Saved data entries
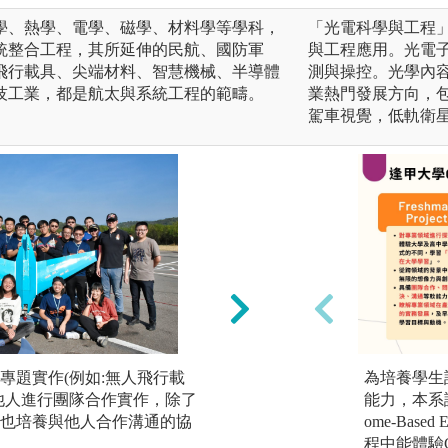
學、熱學、電學、磁學、材料學等學科，
「光電科學與工程」的核心
統整合工程，其所延伸的民航、國防軍
與工程應用。光電
飛行載具、尖端材料、智慧機械、半導體
測與操控。光學內
技工業，都是航太與系統工程的範疇。
業熱門發展方向，包
駕車視覺，低軌衛
專題實作(例如:無人飛行載
實驗分析：藉由航
為培養學生
他人進行團隊合作實作，除了
關理論，提高學習
能力，本系課
也培養與他人合作溝通的協
系實驗室包含風洞
ome-Base
室、結構實驗室、
程中能體驗C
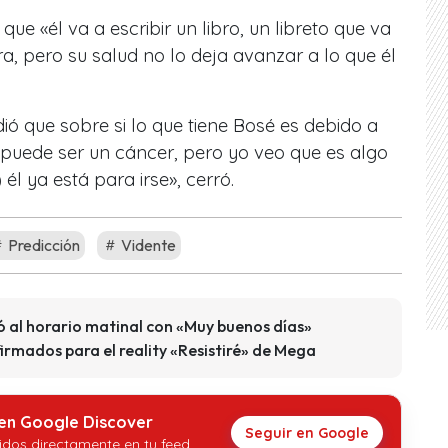
ue «él va a escribir un libro, un libreto que va
a, pero su salud no lo deja avanzar a lo que él
ó que sobre si lo que tiene Bosé es debido a
puede ser un cáncer, pero yo veo que es algo
él ya está para irse», cerró.
Predicción
Vidente
ó al horario matinal con «Muy buenos días»
irmados para el reality «Resistiré» de Mega
 en Google Discover
Seguir en Google
idos directamente en tu feed.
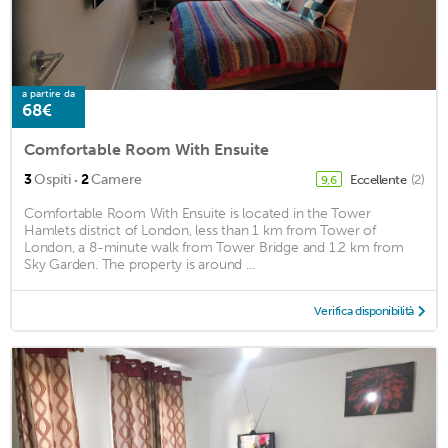
a partire da
68€
Comfortable Room With Ensuite
·
3
Ospiti
2
Camere
Eccellente
(2)
9,6
Comfortable Room With Ensuite is located in the Tower
Hamlets district of London, less than 1 km from Tower of
London, a 8-minute walk from Tower Bridge and 1.2 km from
Sky Garden. The property is around ...
Verifica disponibilità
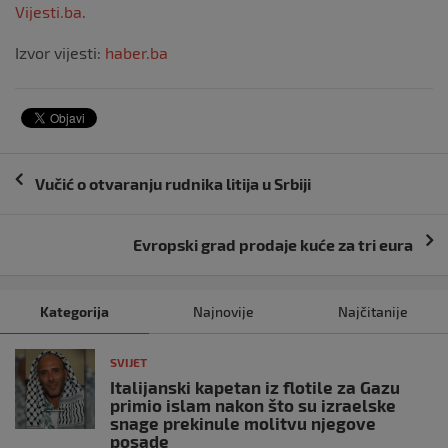
Vijesti.ba
.
Izvor vijesti:
haber.ba
Navigacija
Vučić o otvaranju rudnika litija u Srbiji
objava
Evropski grad prodaje kuće za tri eura
Kategorija
Najnovije
Najčitanije
SVIJET
Italijanski kapetan iz flotile za Gazu
primio islam nakon što su izraelske
snage prekinule molitvu njegove
posade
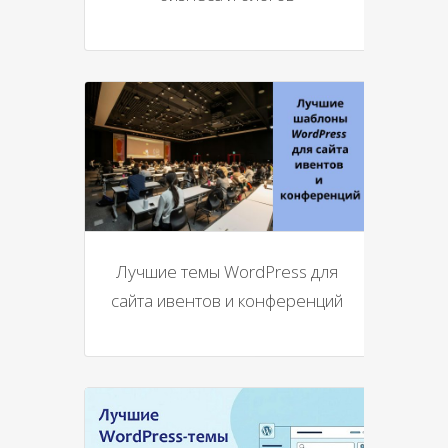
Лучшие темы WordPress для
сайта ивентов и конференций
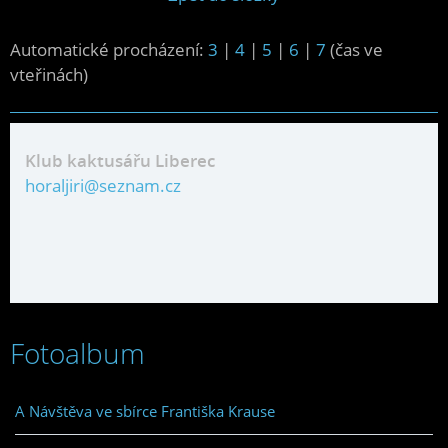
Automatické procházení:
3
|
4
|
5
|
6
|
7
(čas ve
vteřinách)
Klub kaktusářu Liberec
horaljiri@seznam.cz
Fotoalbum
A Návštěva ve sbírce Františka Krause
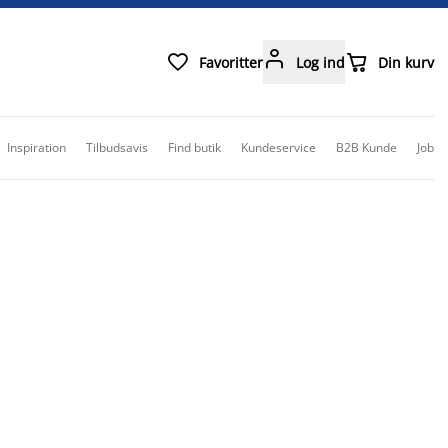



Favoritter
Log ind
Din kurv
Inspiration
Tilbudsavis
Find butik
Kundeservice
B2B Kunde
Job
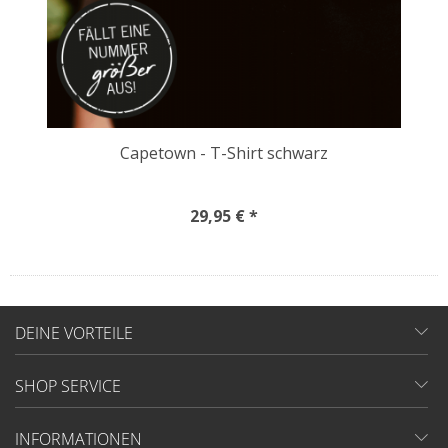
Capetown - T-Shirt schwarz
29,95 € *
DEINE VORTEILE
SHOP SERVICE
INFORMATIONEN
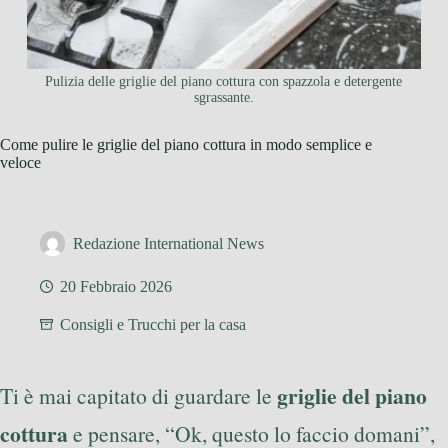
Pulizia delle griglie del piano cottura con spazzola e detergente
sgrassante.
Come pulire le griglie del piano cottura in modo semplice e
veloce
Redazione International News
20 Febbraio 2026
Consigli e Trucchi per la casa
griglie del piano
Ti è mai capitato di guardare le
cottura
e pensare, “Ok, questo lo faccio domani”,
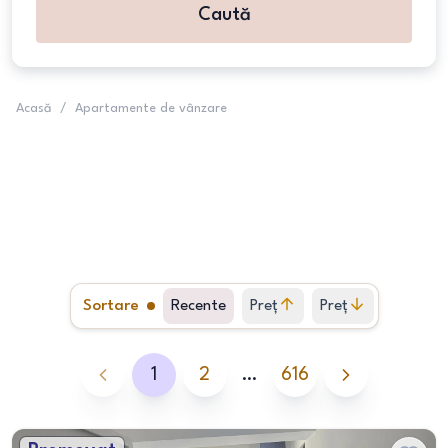
Caută
Acasă
/
Apartamente de vânzare
Sortare
Recente
Preț
Preț
crescător
descrescător
1
2
…
616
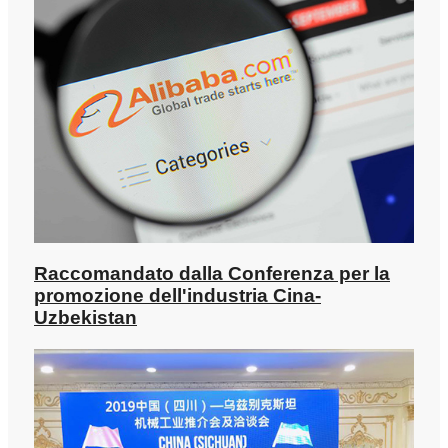
Raccomandato dalla Conferenza per la
promozione dell'industria Cina-
Uzbekistan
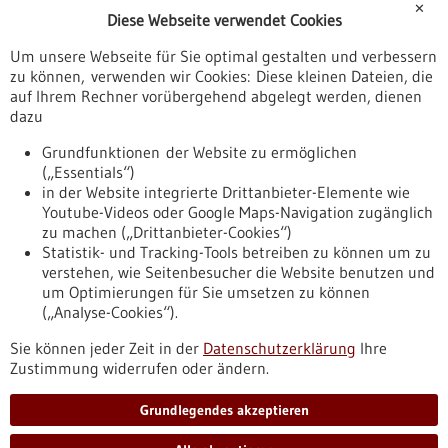
✕
Diese Webseite verwendet Cookies
Veranstaltungen
Um unsere Webseite für Sie optimal gestalten und verbessern
Erscheinungsdatum
zu können, verwenden wir Cookies: Diese kleinen Dateien, die
auf Ihrem Rechner vorübergehend abgelegt werden, dienen
dazu
zurücksetzen
Grundfunktionen der Website zu ermöglichen
(„Essentials“)
anzeigen
in der Website integrierte Drittanbieter-Elemente wie
Youtube-Videos oder Google Maps-Navigation zugänglich
zu machen („Drittanbieter-Cookies“)
Statistik- und Tracking-Tools betreiben zu können um zu
verstehen, wie Seitenbesucher die Website benutzen und
Nach oben
um Optimierungen für Sie umsetzen zu können
(„Analyse-Cookies“).
Sie können jeder Zeit in der
Datenschutzerklärung
Ihre
Informiert bleiben
Zustimmung widerrufen oder ändern.
Newsletter abonnieren
Grundlegendes akzeptieren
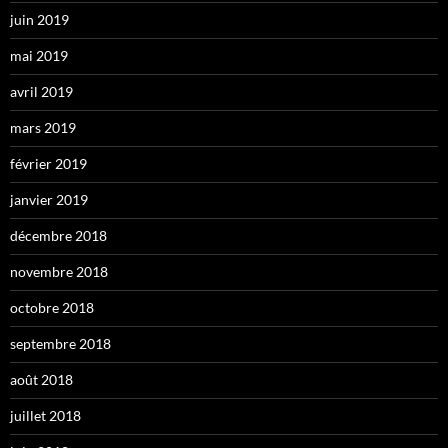
juin 2019
mai 2019
avril 2019
mars 2019
février 2019
janvier 2019
décembre 2018
novembre 2018
octobre 2018
septembre 2018
août 2018
juillet 2018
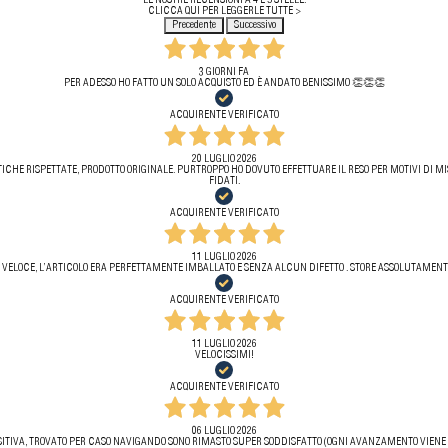
LE NOSTRE RECENSIONI A 4 E 5 STELLE.
CLICCA QUI PER LEGGERLE TUTTE >
Precedente
Successivo
3 GIORNI FA
PER ADESSO HO FATTO UN SOLO ACQUISTO ED È ANDATO BENISSIMO 👏👏👏
ACQUIRENTE VERIFICATO
20 LUGLIO 2026
ICHE RISPETTATE, PRODOTTO ORIGINALE. PURTROPPO HO DOVUTO EFFETTUARE IL RESO PER MOTIVI DI MIS
FIDATI.
ACQUIRENTE VERIFICATO
11 LUGLIO 2026
 VELOCE, L’ARTICOLO ERA PERFETTAMENTE IMBALLATO E SENZA ALCUN DIFETTO . STORE ASSOLUTAMENTE
ACQUIRENTE VERIFICATO
11 LUGLIO 2026
VELOCISSIMI!
ACQUIRENTE VERIFICATO
06 LUGLIO 2026
ITIVA, TROVATO PER CASO NAVIGANDO SONO RIMASTO SUPER SODDISFATTO (OGNI AVANZAMENTO VIENE 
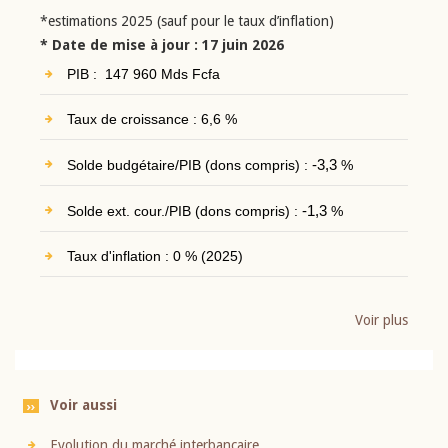
*estimations 2025 (sauf pour le taux d’inflation)
* Date de mise à jour : 17 juin 2026
PIB : 147 960 Mds Fcfa
Taux de croissance : 6,6 %
Solde budgétaire/PIB (dons compris) :
-3,3
%
Solde ext. cour./PIB (dons compris) :
-1,3
%
Taux d'inflation : 0 % (2025)
Voir plus
Voir aussi
Evolution du marché interbancaire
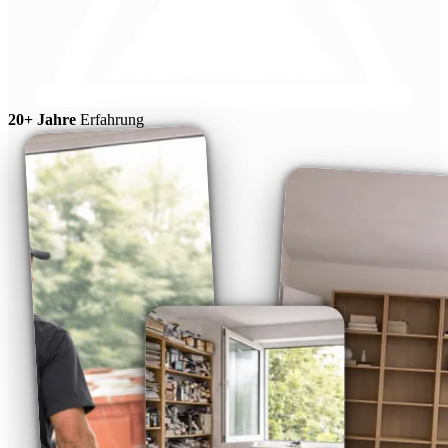
20+ Jahre
Erfahrung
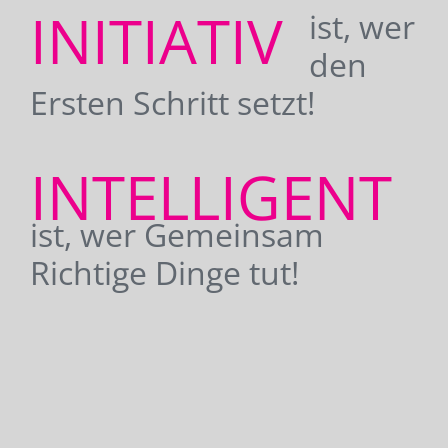
INITIATIV
ist, wer
den
Ersten Schritt setzt!
INTELLIGENT
ist, wer Gemeinsam
Richtige Dinge tut!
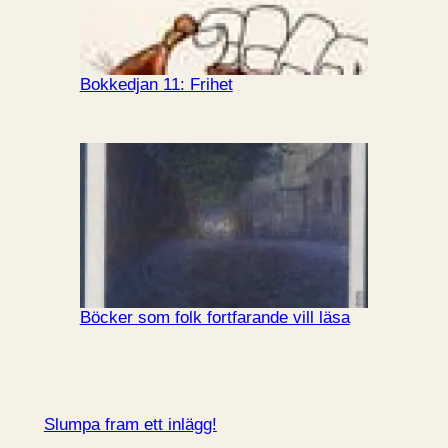
Bokkedjan 11: Frihet
Böcker som folk fortfarande vill läsa
Slumpa fram ett inlägg!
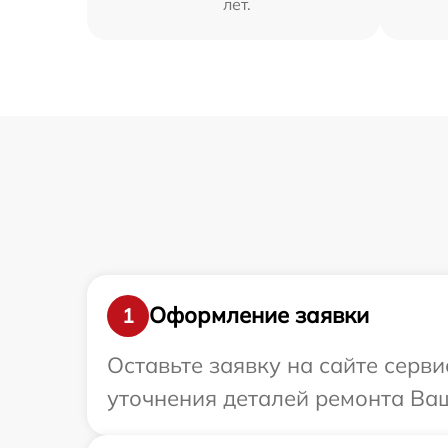
лет.
Оформление заявки
1
Оставьте заявку на сайте серви
уточнения деталей ремонта Ваш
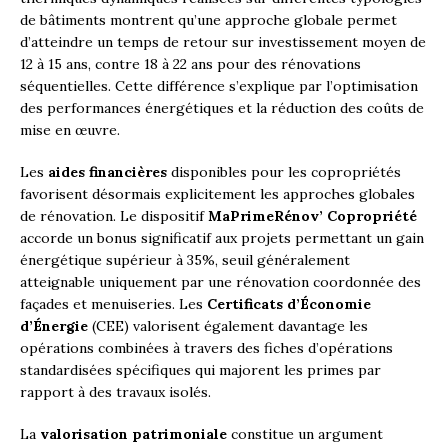
de bâtiments montrent qu’une approche globale permet
d’atteindre un temps de retour sur investissement moyen de
12 à 15 ans, contre 18 à 22 ans pour des rénovations
séquentielles. Cette différence s’explique par l’optimisation
des performances énergétiques et la réduction des coûts de
mise en œuvre.
Les
aides financières
disponibles pour les copropriétés
favorisent désormais explicitement les approches globales
de rénovation. Le dispositif
MaPrimeRénov’ Copropriété
accorde un bonus significatif aux projets permettant un gain
énergétique supérieur à 35%, seuil généralement
atteignable uniquement par une rénovation coordonnée des
façades et menuiseries. Les
Certificats d’Économie
d’Énergie
(CEE) valorisent également davantage les
opérations combinées à travers des fiches d’opérations
standardisées spécifiques qui majorent les primes par
rapport à des travaux isolés.
La
valorisation patrimoniale
constitue un argument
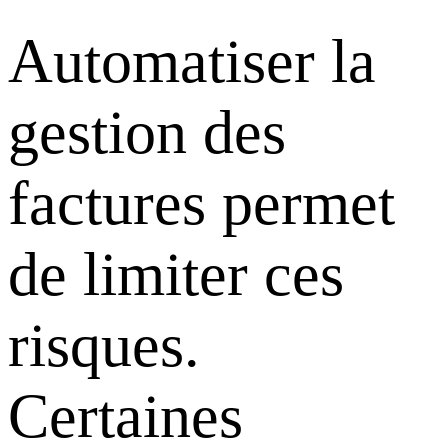
Automatiser la
gestion des
factures permet
de limiter ces
risques.
Certaines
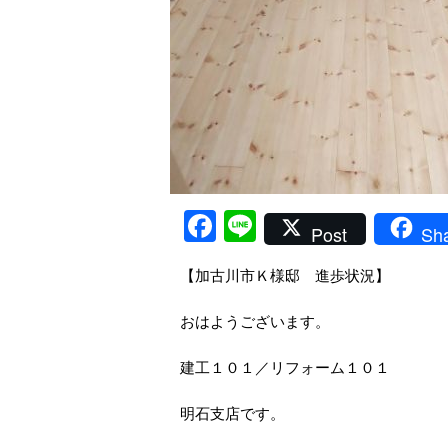
Facebook
Line
Post
Sh
【加古川市Ｋ様邸 進歩状況】
おはようございます。
建工１０１／リフォーム１０１
明石支店です。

Task prompt
Return the text of every record above word for word, leaving out the pictures.

Result of this task
學、熱學、電學、磁學、材料學等學科，
「光電科學與工程」的核心
統整合工程，其所延伸的民航、國防軍
與工程應用。光電
飛行載具、尖端材料、智慧機械、半導體
測與操控。光學內
技工業，都是航太與系統工程的範疇。
業熱門發展方向，包
駕車視覺，低軌衛
專題實作(例如:無人飛行載
實驗分析：藉由航
為培養學生
他人進行團隊合作實作，除了
關理論，提高學習
能力，本系課
也培養與他人合作溝通的協
系實驗室包含風洞
ome-Base
室、結構實驗室、
程中能體驗C
ue «él va a escribir un libro, un libreto que va
a, pero su salud no lo deja avanzar a lo que él
ó que sobre si lo que tiene Bosé es debido a
puede ser un cáncer, pero yo veo que es algo
él ya está para irse», cerró.
Predicción
Vidente
ó al horario matinal con «Muy buenos días»
irmados para el reality «Resistiré» de Mega
 en Google Discover
Seguir en Google
idos directamente en tu feed.
a partire da
68€
Comfortable Room With Ensuite
·
3
Ospiti
2
Camere
Eccellente
(2)
9,6
Comfortable Room With Ensuite is located in the Tower
Hamlets district of London, less than 1 km from Tower of
London, a 8-minute walk from Tower Bridge and 1.2 km from
Sky Garden. The property is around ...
Verifica disponibilità
Vijesti.ba
.
Izvor vijesti:
haber.ba
Navigacija
Vučić o otvaranju rudnika litija u Srbiji
objava
Evropski grad prodaje kuće za tri eura
Kategorija
Najnovije
Najčitanije
SVIJET
Italijanski kapetan iz flotile za Gazu
primio islam nakon što su izraelske
snage prekinule molitvu njegove
posade
Лучшие темы WordPress для
сайта ивентов и конференций
Automatické procházení:
3
|
4
|
5
|
6
|
7
(čas ve
vteřinách)
Klub kaktusářu Liberec
horaljiri@seznam.cz
Fotoalbum
A Návštěva ve sbírce Františka Krause



Favoritter
Log ind
Din kurv
Inspiration
Tilbudsavis
Find butik
Kundeservice
B2B Kunde
Job
Capetown - T-Shirt schwarz
29,95 € *
DEINE VORTEILE
SHOP SERVICE
INFORMATIONEN
Pulizia delle griglie del piano cottura con spazzola e detergente
sgrassante.
Come pulire le griglie del piano cottura in modo semplice e
veloce
Redazione International News
20 Febbraio 2026
Consigli e Trucchi per la casa
griglie del piano
Ti è mai capitato di guardare le
cottura
e pensare, “Ok, questo lo faccio domani”,
Caută
Acasă
/
Apartamente de vânzare
Sortare
Recente
Preț
Preț
crescător
descrescător
1
2
…
616
Raccomandato dalla Conferenza per la
promozione dell'industria Cina-
Uzbekistan
✕
Diese Webseite verwendet Cookies
Veranstaltungen
Um unsere Webseite für Sie optimal gestalten und verbessern
Erscheinungsdatum
zu können, verwenden wir Cookies: Diese kleinen Dateien, die
auf Ihrem Rechner vorübergehend abgelegt werden, dienen
dazu
zurücksetzen
Grundfunktionen der Website zu ermöglichen
(„Essentials“)
anzeigen
in der Website integrierte Drittanbieter-Elemente wie
Youtube-Videos oder Google Maps-Navigation zugänglich
zu machen („Drittanbieter-Cookies“)
Statistik- und Tracking-Tools betreiben zu können um zu
verstehen, wie Seitenbesucher die Website benutzen und
Nach oben
um Optimierungen für Sie umsetzen zu können
(„Analyse-Cookies“).
Sie können jeder Zeit in der
Datenschutzerklärung
Ihre
Informiert bleiben
Zustimmung widerrufen oder ändern.
Newsletter abonnieren
Grundlegendes akzeptieren
juin 2019
mai 2019
avril 2019
mars 2019
février 2019
janvier 2019
décembre 2018
novembre 2018
octobre 2018
septembre 2018
août 2018
juillet 2018
LE NOSTRE RECENSIONI A 4 E 5 STELLE.
CLICCA QUI PER LEGGERLE TUTTE >
Precedente
Successivo
3 GIORNI FA
PER ADESSO HO FATTO UN SOLO ACQUISTO ED È ANDATO BENISSIMO 👏👏👏
ACQUIRENTE VERIFICATO
20 LUGLIO 2026
ICHE RISPETTATE, PRODOTTO ORIGINALE. PURTROPPO HO DOVUTO EFFETTUARE IL RESO PER MOTIVI DI MIS
FIDATI.
ACQUIRENTE VERIFICATO
11 LUGLIO 2026
 VELOCE, L’ARTICOLO ERA PERFETTAMENTE IMBALLATO E SENZA ALCUN DIFETTO . STORE ASSOLUTAMENTE
ACQUIRENTE VERIFICATO
11 LUGLIO 2026
VELOCISSIMI!
ACQUIRENTE VERIFICATO
06 LUGLIO 2026
ITIVA, TROVATO PER CASO NAVIGANDO SONO RIMASTO SUPER SODDISFATTO (OGNI AVANZAMENTO VIENE 
*estimations 2025 (sauf pour le taux d’inflation)
* Date de mise à jour : 17 juin 2026
PIB : 147 960 Mds Fcfa
Taux de croissance : 6,6 %
Solde budgétaire/PIB (dons compris) :
-3,3
%
Solde ext. cour./PIB (dons compris) :
-1,3
%
Taux d'inflation : 0 % (2025)
Voir plus
Voir aussi
Evolution du marché interbancaire
20+ Jahre
Erfahrung
INITIATIV
ist, wer
den
Ersten Schritt setzt!
INTELLIGENT
ist, wer Gemeinsam
Richtige Dinge tut!
Bokkedjan 11: Frihet
Böcker som folk fortfarande vill läsa
Slumpa fram ett inlägg!
лет.
Оформление заявки
1
Оставьте заявку на сайте серви
уточнения деталей ремонта Ваш
de bâtiments montrent qu’une approche globale permet
d’atteindre un temps de retour sur investissement moyen de
12 à 15 ans, contre 18 à 22 ans pour des rénovations
séquentielles. Cette différence s’explique par l’optimisation
des performances énergétiques et la réduction des coûts de
mise en œuvre.
Les
aides financières
disponibles pour les copropriétés
favorisent désormais explicitement les approches globales
de rénovation. Le dispositif
MaPrimeRénov’ Copropriété
accorde un bonus significatif aux projets permettant un gain
énergétique supérieur à 35%, seuil généralement
atteignable uniquement par une rénovation coordonnée des
façades et menuiseries. Les
Certificats d’Économie
d’Énergie
(CEE) valorisent également davantage les
opérations combinées à travers des fiches d’opérations
standardisées spécifiques qui majorent les primes par
rapport à des travaux isolés.
La
valorisation patrimoniale
constitue un argument
Automatiser la
gestion des
factures permet
de limiter ces
risques.
Certaines
Facebook
Line
Post
Sh
【加古川市Ｋ様邸 進歩状況】
おはようございます。
建工１０１／リフォーム１０１
明石支店です。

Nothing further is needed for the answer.